In the Linux world, window managers interact with the underlying windowing system called "X-Windows." X-Windows provides the basic framework for drawing windows, interacting with input devices (such as the mouse and keyboard), and everything else required to construct the user interface.
Easy Mode is actually based on the Ice Window Manager (IceWM), and is customized for the Eee PC. IceWM is actually not one of the two most popular Windows managers in the Linux world, and holds a position as a "minor player." The irony is that customizing Easy Mode is much harder than customizing the Full Desktop (as covered in Chapter 5), which is based on the KDE window manager. The Easy Mode desktop provides the tools for only very minor customizations Therefore, to customize Easy Mode requires customizing the Easy Mode configuration files.
Because Easy Mode is a specific implementation of a user interface for the Eee PC, applications do not provide ready-made icons for Easy Mode. Perhaps this will change over time as the Eee PC gains in popularity. Unfortunately, this currently means that adding icons for new applications onto specific tabs is not trivial. In fact, it requires more than a little skill with a high-end graphic package as well as modifying configuration files.
Given the difficulty of making modifications to Easy Mode, why do it at all? There are several reasons:
- You intend to use your Eee PC without an attached monitor most of the time. Easy Mode works especially well with the limited real estate on the default display.
- The primary user of the Eee PC is a young person, and you want to set it up with additional software.
- Your school, library, or other group has purchased a number of Eee PC machines for your students, and you want to customize them for your group. One of the primary goals for the Eee PC is to provide a simple and inexpensive computer for students. Therefore, you may need to make customizations to Easy Mode for a large number of machines. To do so, customize one as outlined in this chapter and copy the icons and configuration files to the other computers.
Beyond merely customizing the tabbed interface, you can augment or even abandon the tabbed interface of Easy Mode and rely instead on the IceWM window manager without the Eee PC customizations. In fact, you can customize IceWM until its capabilities rival that of the KDE desktop in Full Desktop mode. The latter portion of this chapter covers how to do this.

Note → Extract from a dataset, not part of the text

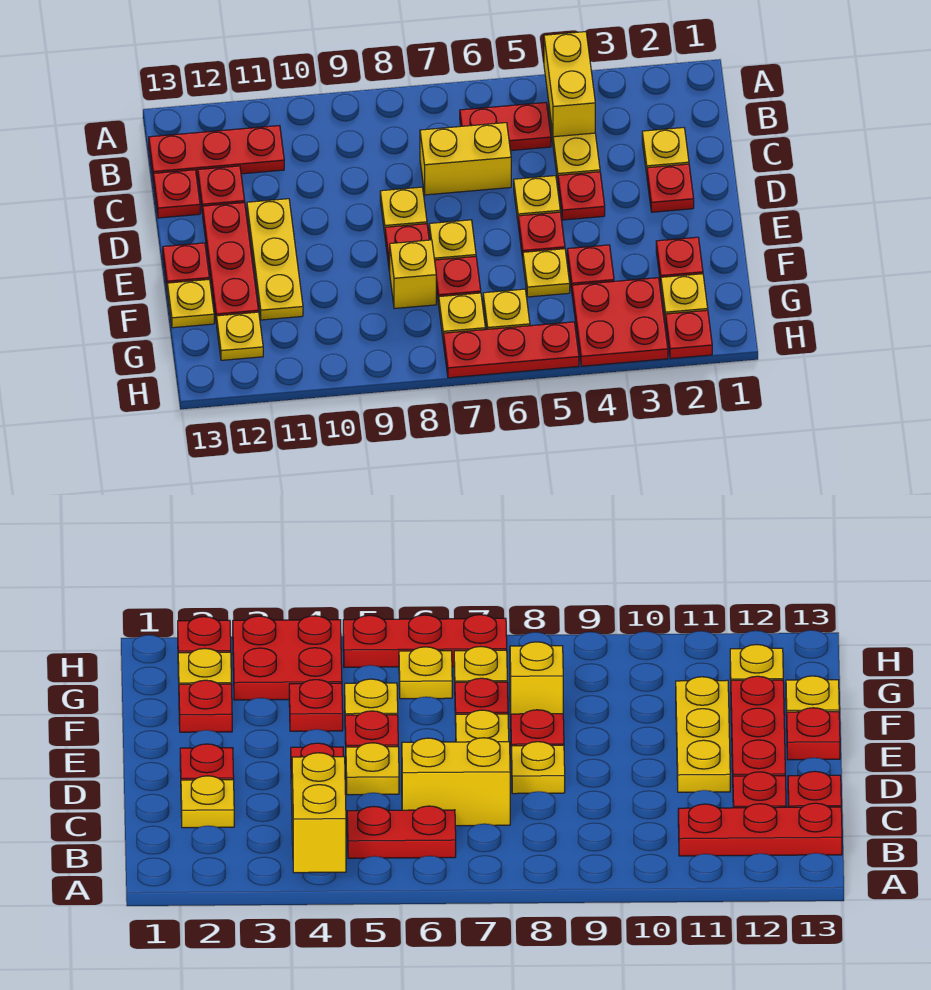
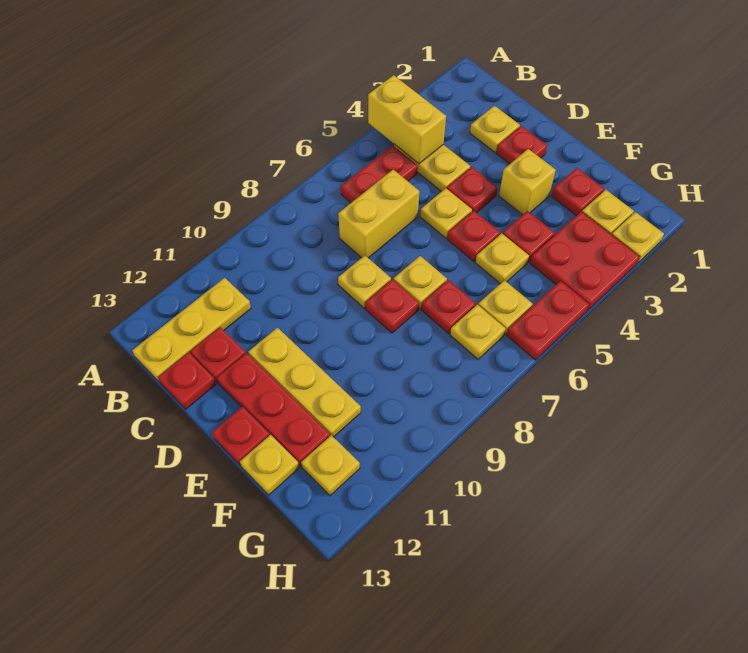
red plate B11:B13 level 1 -> yellow plate B11:B13 level 1
yellow brick F8 level 1 -> yellow brick E3 level 1
red plate H2 level 1 -> yellow plate H2 level 1
red plate H5:H7 level 1 -> red plate H5:H6 level 1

Even if you don't decide to do anything with Easy Mode, consider this an introduction to the fun of Linux as well. Microsoft Windows is pretty much about doing your day-to-day tasks and that's all. Linux is about exploring, pushing the limits, and seeing what happens when you "do this." It is not always necessarily about the end result, but what you learn in the journey to reach that result. That's why Linux provides so many possibilities and choices for doing practically anything.